Funnel cloud(s) reported
This alert can be turned on to issue an alert if one or more funnel clouds have been reported in the vicinity of the currently-selected station.
Funnel cloud(s) reported
This alert can be turned on to issue an alert if snow or hail have been reported in the vicinity of the currently-selected station.
Notifications menu area showing five of the eight supported notifications. The funnel clouds and cold alerts are both active.
Units for weather-related value can be set to any desired combination of metric and imperial measures. To change a unit value, tap on the desired unit button to change, and while holding your finger down, slide up or down until the selection displays the desired unit value. Barometric units can be set to inHg, hPa, or mb; temperature can be set to Celcius or Fahrenheit, rain can be set to inches, centimeters or millimeters, and wind can be set to KPH, MPH, or knots.

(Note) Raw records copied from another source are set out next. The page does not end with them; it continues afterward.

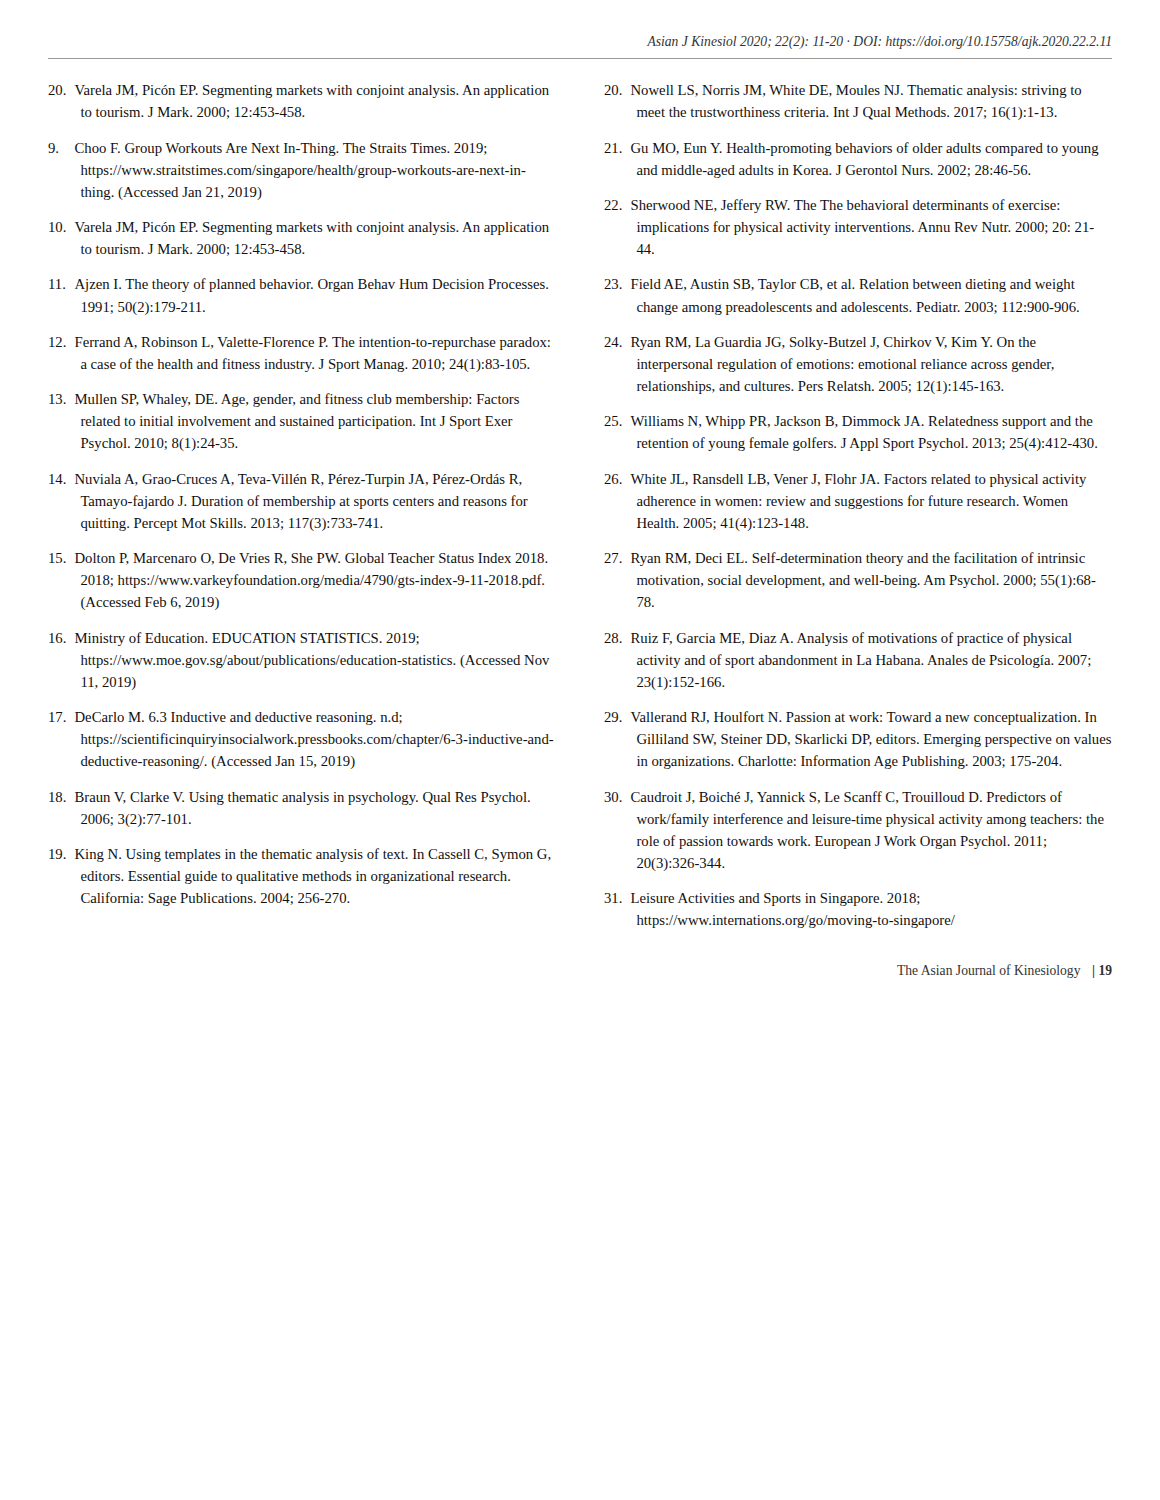Asian J Kinesiol 2020; 22(2): 11-20 · DOI: https://doi.org/10.15758/ajk.2020.22.2.11
20. Varela JM, Picón EP. Segmenting markets with conjoint analysis. An application to tourism. J Mark. 2000; 12:453-458.
9. Choo F. Group Workouts Are Next In-Thing. The Straits Times. 2019; https://www.straitstimes.com/singapore/health/group-workouts-are-next-in-thing. (Accessed Jan 21, 2019)
10. Varela JM, Picón EP. Segmenting markets with conjoint analysis. An application to tourism. J Mark. 2000; 12:453-458.
11. Ajzen I. The theory of planned behavior. Organ Behav Hum Decision Processes. 1991; 50(2):179-211.
12. Ferrand A, Robinson L, Valette-Florence P. The intention-to-repurchase paradox: a case of the health and fitness industry. J Sport Manag. 2010; 24(1):83-105.
13. Mullen SP, Whaley, DE. Age, gender, and fitness club membership: Factors related to initial involvement and sustained participation. Int J Sport Exer Psychol. 2010; 8(1):24-35.
14. Nuviala A, Grao-Cruces A, Teva-Villén R, Pérez-Turpin JA, Pérez-Ordás R, Tamayo-fajardo J. Duration of membership at sports centers and reasons for quitting. Percept Mot Skills. 2013; 117(3):733-741.
15. Dolton P, Marcenaro O, De Vries R, She PW. Global Teacher Status Index 2018. 2018; https://www.varkeyfoundation.org/media/4790/gts-index-9-11-2018.pdf. (Accessed Feb 6, 2019)
16. Ministry of Education. EDUCATION STATISTICS. 2019; https://www.moe.gov.sg/about/publications/education-statistics. (Accessed Nov 11, 2019)
17. DeCarlo M. 6.3 Inductive and deductive reasoning. n.d; https://scientificinquiryinsocialwork.pressbooks.com/chapter/6-3-inductive-and-deductive-reasoning/. (Accessed Jan 15, 2019)
18. Braun V, Clarke V. Using thematic analysis in psychology. Qual Res Psychol. 2006; 3(2):77-101.
19. King N. Using templates in the thematic analysis of text. In Cassell C, Symon G, editors. Essential guide to qualitative methods in organizational research. California: Sage Publications. 2004; 256-270.
20. Nowell LS, Norris JM, White DE, Moules NJ. Thematic analysis: striving to meet the trustworthiness criteria. Int J Qual Methods. 2017; 16(1):1-13.
21. Gu MO, Eun Y. Health-promoting behaviors of older adults compared to young and middle-aged adults in Korea. J Gerontol Nurs. 2002; 28:46-56.
22. Sherwood NE, Jeffery RW. The The behavioral determinants of exercise: implications for physical activity interventions. Annu Rev Nutr. 2000; 20: 21-44.
23. Field AE, Austin SB, Taylor CB, et al. Relation between dieting and weight change among preadolescents and adolescents. Pediatr. 2003; 112:900-906.
24. Ryan RM, La Guardia JG, Solky-Butzel J, Chirkov V, Kim Y. On the interpersonal regulation of emotions: emotional reliance across gender, relationships, and cultures. Pers Relatsh. 2005; 12(1):145-163.
25. Williams N, Whipp PR, Jackson B, Dimmock JA. Relatedness support and the retention of young female golfers. J Appl Sport Psychol. 2013; 25(4):412-430.
26. White JL, Ransdell LB, Vener J, Flohr JA. Factors related to physical activity adherence in women: review and suggestions for future research. Women Health. 2005; 41(4):123-148.
27. Ryan RM, Deci EL. Self-determination theory and the facilitation of intrinsic motivation, social development, and well-being. Am Psychol. 2000; 55(1):68-78.
28. Ruiz F, Garcia ME, Diaz A. Analysis of motivations of practice of physical activity and of sport abandonment in La Habana. Anales de Psicología. 2007; 23(1):152-166.
29. Vallerand RJ, Houlfort N. Passion at work: Toward a new conceptualization. In Gilliland SW, Steiner DD, Skarlicki DP, editors. Emerging perspective on values in organizations. Charlotte: Information Age Publishing. 2003; 175-204.
30. Caudroit J, Boiché J, Yannick S, Le Scanff C, Trouilloud D. Predictors of work/family interference and leisure-time physical activity among teachers: the role of passion towards work. European J Work Organ Psychol. 2011; 20(3):326-344.
31. Leisure Activities and Sports in Singapore. 2018; https://www.internations.org/go/moving-to-singapore/
The Asian Journal of Kinesiology | 19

Units settings area showing temperature setting being changed
The phone widget can be set to display any one of six displays: five weather graphs, and a display of the active station's latest METAR text. You can change this setting any time, and your selection will be immediately reflected by the widget. To change the widget graph, tap on the "Phone widget" setting button, and while holding your finger down, slide up or down until the selection displays the graph you want your phone widget to display. The selection can be one of Barometer, Temperature, Wind, Rain, Humidity, or METAR.
Phone widget setting showing widget graph preference being changed
The Info screen on the iPhone and Watch displays weather data data statistics for the currently selected station over the past 24-hour and 5-day periods.On the Watch, you can navigate to this screen by swiping right past the weather graphs. On the iPhone, simply tap the "Info" button on the main screen. On the iPhone, the Info screen also includes a "Station forecasts" button that will open a new screen listing the latest forecast data for every station in your station list. The forecast data includes both the raw TAF text as well as the decoded forecast. The forecast in the current time range will be highlighted in white. You can swipe up or down to scroll to the station of interest.

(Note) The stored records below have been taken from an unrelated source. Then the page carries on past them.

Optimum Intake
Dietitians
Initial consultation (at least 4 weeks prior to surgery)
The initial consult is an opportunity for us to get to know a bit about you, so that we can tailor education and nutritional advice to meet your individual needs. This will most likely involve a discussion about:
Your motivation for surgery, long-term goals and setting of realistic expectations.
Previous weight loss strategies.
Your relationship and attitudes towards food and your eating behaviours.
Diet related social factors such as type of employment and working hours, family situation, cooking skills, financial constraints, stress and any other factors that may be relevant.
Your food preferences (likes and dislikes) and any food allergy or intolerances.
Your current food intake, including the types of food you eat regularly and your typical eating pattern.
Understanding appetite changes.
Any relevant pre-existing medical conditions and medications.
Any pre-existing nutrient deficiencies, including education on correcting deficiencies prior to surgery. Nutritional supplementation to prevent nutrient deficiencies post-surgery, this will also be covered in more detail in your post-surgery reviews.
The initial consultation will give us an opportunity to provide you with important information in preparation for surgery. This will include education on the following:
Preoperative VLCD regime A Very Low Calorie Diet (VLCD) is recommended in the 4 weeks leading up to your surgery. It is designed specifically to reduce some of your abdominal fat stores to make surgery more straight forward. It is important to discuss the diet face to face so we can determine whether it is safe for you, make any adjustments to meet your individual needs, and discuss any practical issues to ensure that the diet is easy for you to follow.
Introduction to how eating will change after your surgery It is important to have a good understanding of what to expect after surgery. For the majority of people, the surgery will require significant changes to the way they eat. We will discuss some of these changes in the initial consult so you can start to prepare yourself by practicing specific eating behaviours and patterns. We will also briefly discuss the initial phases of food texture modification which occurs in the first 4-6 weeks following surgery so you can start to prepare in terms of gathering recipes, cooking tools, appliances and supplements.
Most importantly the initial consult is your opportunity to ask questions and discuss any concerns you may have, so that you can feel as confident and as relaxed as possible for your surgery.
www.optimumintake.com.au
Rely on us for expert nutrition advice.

Watch app and Watch complications
WeatheryWhere supports all available Watch complication styles and has been designed to convey as much glanceable information as possible. The two large Watch complication styles provide graphical displays of weather trends similar to what is displayed by the widget and interactive graph screens. The graphs were designed to be effective in spotting weather trends at a glance on your wrist. The non-graphical complications provide glanceable current data as well as trend information where space permits. Directional trend arrows are used to convey trends for barometric pressure, wind, temperature, rain, and humidity trends over the past two hours, with each arrow represent one hour.
While all the complications provide useful at-a-glance information, the large graphic complication provides the richest amount of data and is recommended for the optimal WeatherWhere experience. WeatheryWhere supports multiple complications introduced with WatchOS 7 and later. This means that you can select multiple weather graphs in different watch faces to be able to easily move between - for example - a Watch face with a barometric pressure graph, and one with temperature graphs. Multiple WeatheryWhere complications can also be combined in a single Watch face.

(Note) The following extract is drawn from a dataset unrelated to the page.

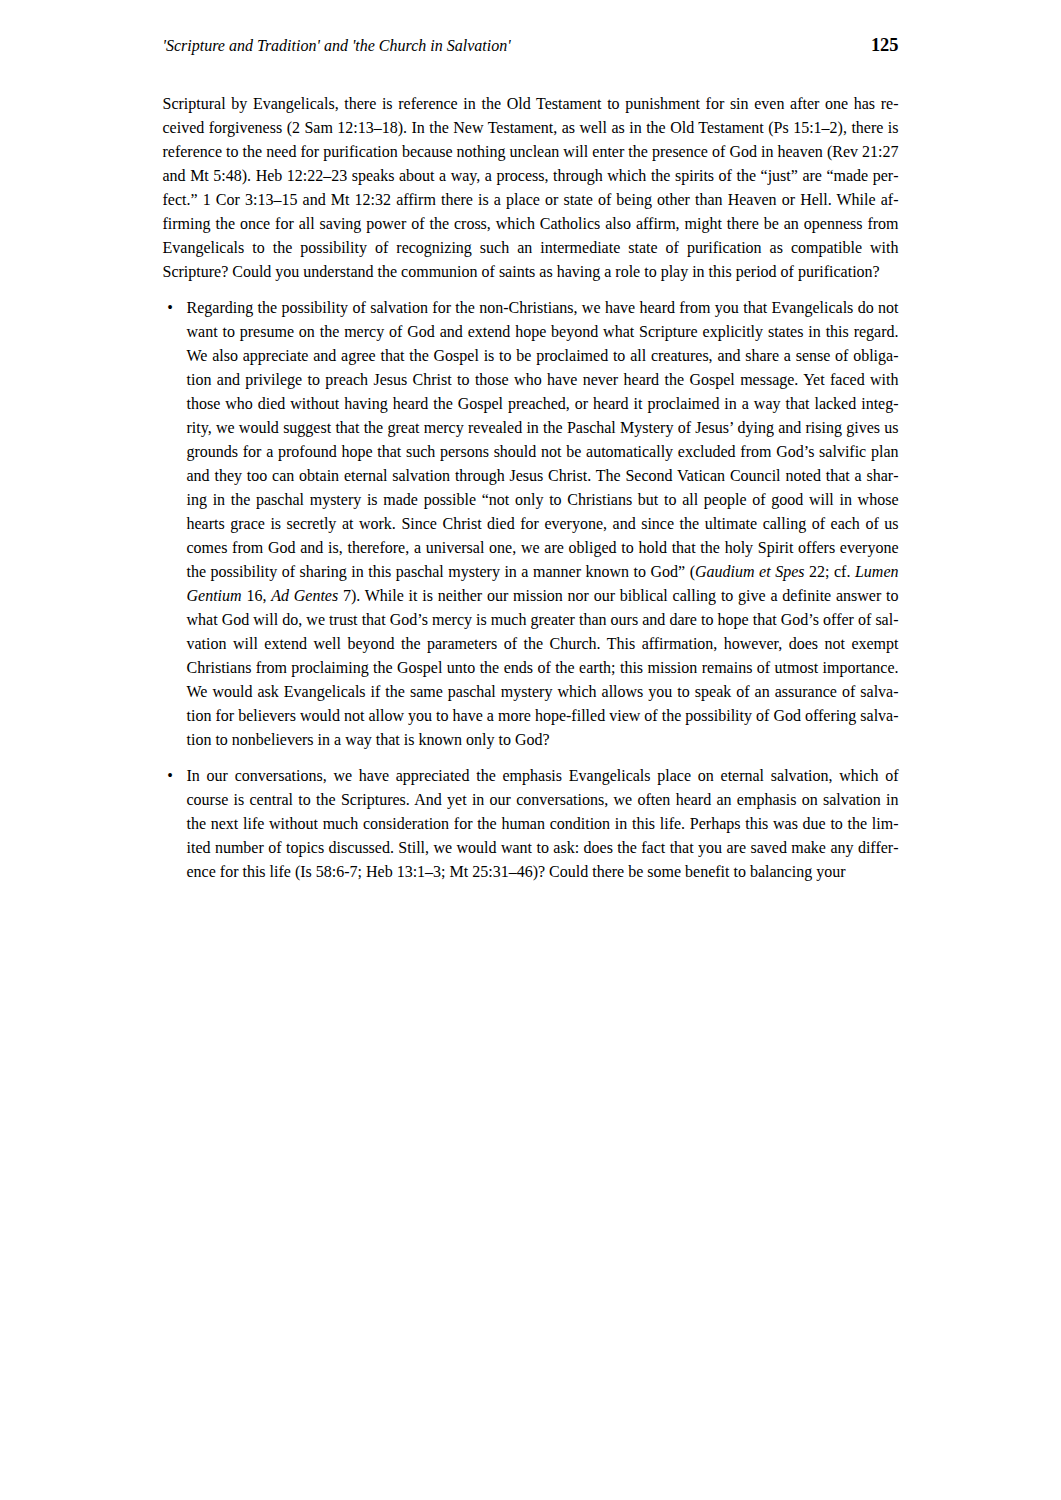'Scripture and Tradition' and 'the Church in Salvation' 125
Scriptural by Evangelicals, there is reference in the Old Testament to punishment for sin even after one has received forgiveness (2 Sam 12:13–18). In the New Testament, as well as in the Old Testament (Ps 15:1–2), there is reference to the need for purification because nothing unclean will enter the presence of God in heaven (Rev 21:27 and Mt 5:48). Heb 12:22–23 speaks about a way, a process, through which the spirits of the “just” are “made perfect.” 1 Cor 3:13–15 and Mt 12:32 affirm there is a place or state of being other than Heaven or Hell. While affirming the once for all saving power of the cross, which Catholics also affirm, might there be an openness from Evangelicals to the possibility of recognizing such an intermediate state of purification as compatible with Scripture? Could you understand the communion of saints as having a role to play in this period of purification?
Regarding the possibility of salvation for the non-Christians, we have heard from you that Evangelicals do not want to presume on the mercy of God and extend hope beyond what Scripture explicitly states in this regard. We also appreciate and agree that the Gospel is to be proclaimed to all creatures, and share a sense of obligation and privilege to preach Jesus Christ to those who have never heard the Gospel message. Yet faced with those who died without having heard the Gospel preached, or heard it proclaimed in a way that lacked integrity, we would suggest that the great mercy revealed in the Paschal Mystery of Jesus’ dying and rising gives us grounds for a profound hope that such persons should not be automatically excluded from God’s salvific plan and they too can obtain eternal salvation through Jesus Christ. The Second Vatican Council noted that a sharing in the paschal mystery is made possible “not only to Christians but to all people of good will in whose hearts grace is secretly at work. Since Christ died for everyone, and since the ultimate calling of each of us comes from God and is, therefore, a universal one, we are obliged to hold that the holy Spirit offers everyone the possibility of sharing in this paschal mystery in a manner known to God” (Gaudium et Spes 22; cf. Lumen Gentium 16, Ad Gentes 7). While it is neither our mission nor our biblical calling to give a definite answer to what God will do, we trust that God’s mercy is much greater than ours and dare to hope that God’s offer of salvation will extend well beyond the parameters of the Church. This affirmation, however, does not exempt Christians from proclaiming the Gospel unto the ends of the earth; this mission remains of utmost importance. We would ask Evangelicals if the same paschal mystery which allows you to speak of an assurance of salvation for believers would not allow you to have a more hope-filled view of the possibility of God offering salvation to nonbelievers in a way that is known only to God?
In our conversations, we have appreciated the emphasis Evangelicals place on eternal salvation, which of course is central to the Scriptures. And yet in our conversations, we often heard an emphasis on salvation in the next life without much consideration for the human condition in this life. Perhaps this was due to the limited number of topics discussed. Still, we would want to ask: does the fact that you are saved make any difference for this life (Is 58:6-7; Heb 13:1–3; Mt 25:31–46)? Could there be some benefit to balancing your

The Watch app also supports running completely independently of the iPhone app. If the iPhone app is not installed, the Watch app will automatically change its configuration with additional screens to select a station, change units, or set up notifications.
Development of this app has focused on conserving battery life as a core principle. It makes minimal use of location services and internet connectivity with as little background processing as possible.